[Rows from a dataset]
________________________

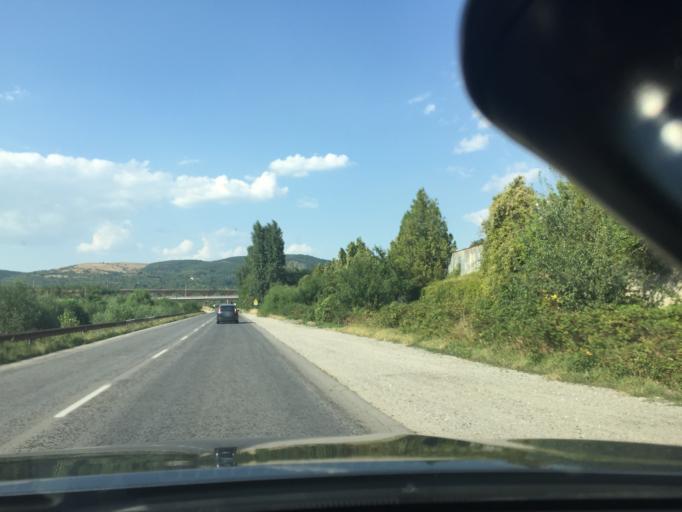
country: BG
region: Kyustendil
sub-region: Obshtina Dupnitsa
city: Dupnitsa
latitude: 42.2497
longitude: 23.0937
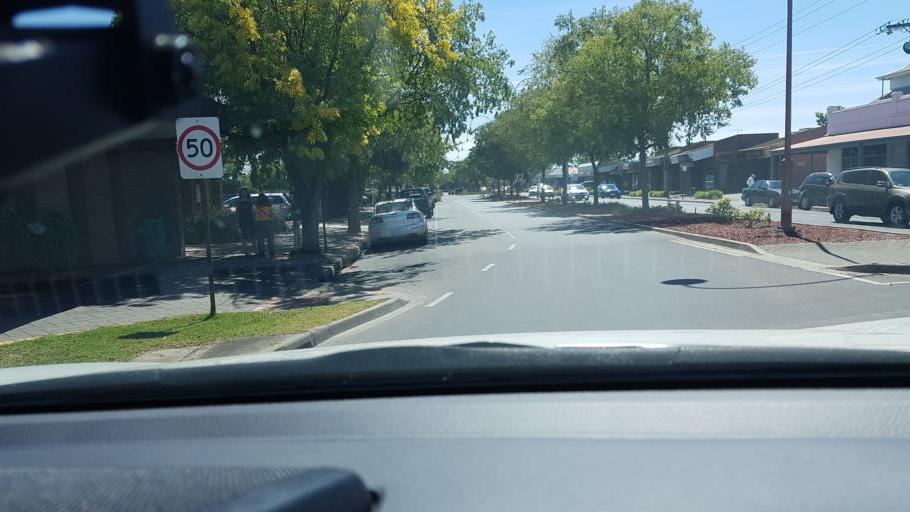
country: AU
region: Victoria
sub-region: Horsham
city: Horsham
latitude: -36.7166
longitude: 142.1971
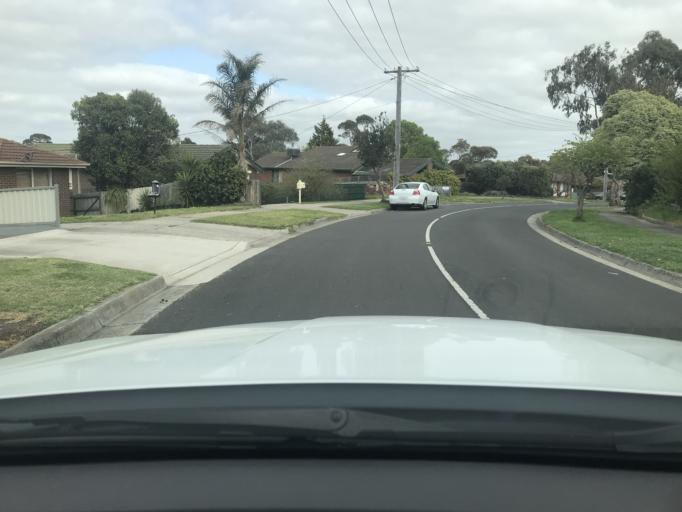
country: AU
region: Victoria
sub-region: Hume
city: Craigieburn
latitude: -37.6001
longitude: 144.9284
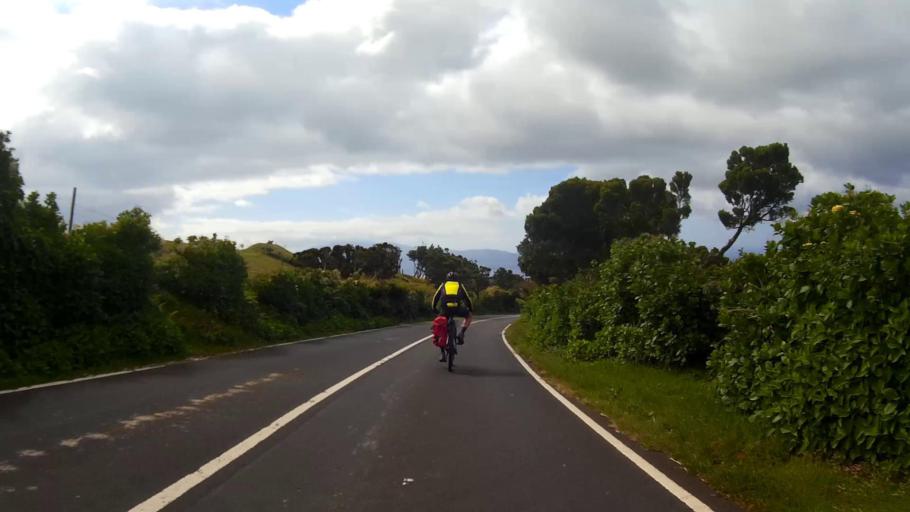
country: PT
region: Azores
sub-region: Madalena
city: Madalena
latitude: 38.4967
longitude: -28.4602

________________________

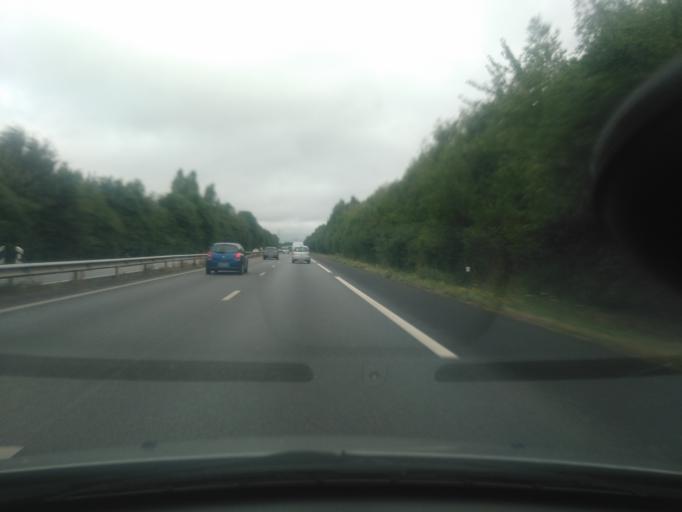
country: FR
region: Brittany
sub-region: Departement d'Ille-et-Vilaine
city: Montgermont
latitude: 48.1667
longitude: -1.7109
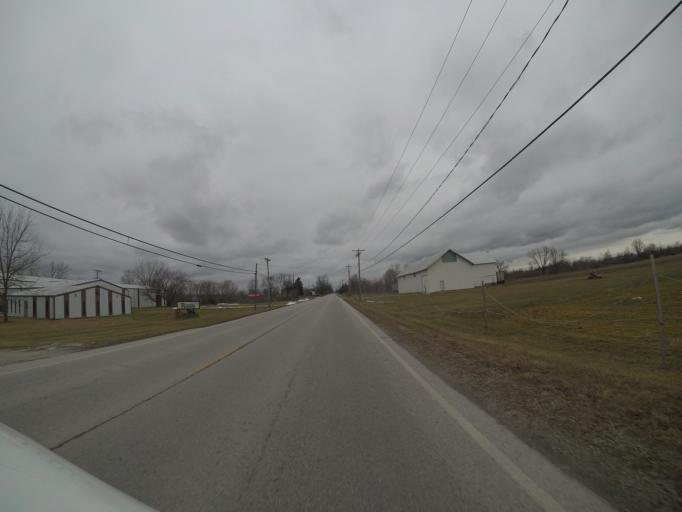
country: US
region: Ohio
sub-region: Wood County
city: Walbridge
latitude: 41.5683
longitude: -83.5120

________________________

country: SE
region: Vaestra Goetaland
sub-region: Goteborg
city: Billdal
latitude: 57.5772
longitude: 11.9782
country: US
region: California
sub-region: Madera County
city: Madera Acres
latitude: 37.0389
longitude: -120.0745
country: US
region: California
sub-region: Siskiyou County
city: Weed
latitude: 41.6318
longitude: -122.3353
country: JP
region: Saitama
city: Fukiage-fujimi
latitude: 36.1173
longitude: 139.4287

________________________

_Task goal:_ Copy the lines starting at the one containing "country: BG" and ending at the one containing "latitude: 38.4967", including both of those lines. Leave the pictures out.

_The result:_
country: BG
region: Kyustendil
sub-region: Obshtina Dupnitsa
city: Dupnitsa
latitude: 42.2497
longitude: 23.0937
country: AU
region: Victoria
sub-region: Horsham
city: Horsham
latitude: -36.7166
longitude: 142.1971
country: AU
region: Victoria
sub-region: Hume
city: Craigieburn
latitude: -37.6001
longitude: 144.9284
country: PT
region: Azores
sub-region: Madalena
city: Madalena
latitude: 38.4967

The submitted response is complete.